Data provided below:

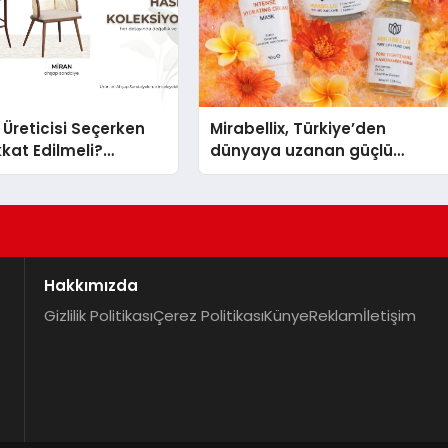
Üreticisi Seçerken
Mirabellix, Türkiye’den
kkat Edilmeli?
dünyaya uzanan güçlü
el Satın Alma
büyümesini sürdürüyor
Hakkımızda
Gizlilik Politikası
Çerez Politikası
Künye
Reklam
İletişim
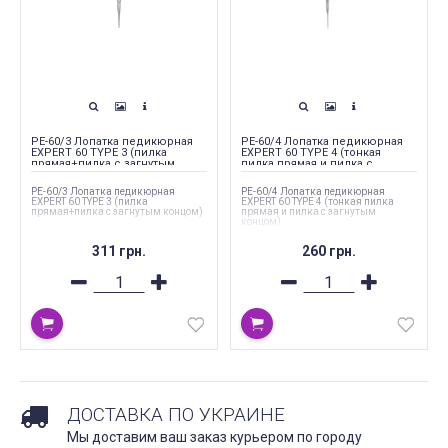
PE-60/3 Лопатка педикюрная
PE-60/4 Лопатка педикюрная
EXPERT 60 TYPE 3 (пилка
EXPERT 60 TYPE 4 (тонкая
прямая+пилка с загнутым
пилка прямая и пилка с
концом)
загнутым концом)
PE-60/3 Лопатка педикюрная
PE-60/4 Лопатка педикюрная
EXPERT 60 TYPE 3 (пилка
EXPERT 60 TYPE 4 (тонкая пилка
прямая+пилка с загнутым концом)
прямая и пилка с загнутым
концом)
311 грн.
260 грн.
ДОСТАВКА ПО УКРАИНЕ
Мы доставим ваш заказ курьером по городу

End of Data provided.

=== Exercise prompt ===
Each line in the data that holds the word "TYPE" must be copied.

=== Reply ===
EXPERT 60 TYPE 3 (пилка
EXPERT 60 TYPE 4 (тонкая
EXPERT 60 TYPE 3 (пилка
EXPERT 60 TYPE 4 (тонкая пилка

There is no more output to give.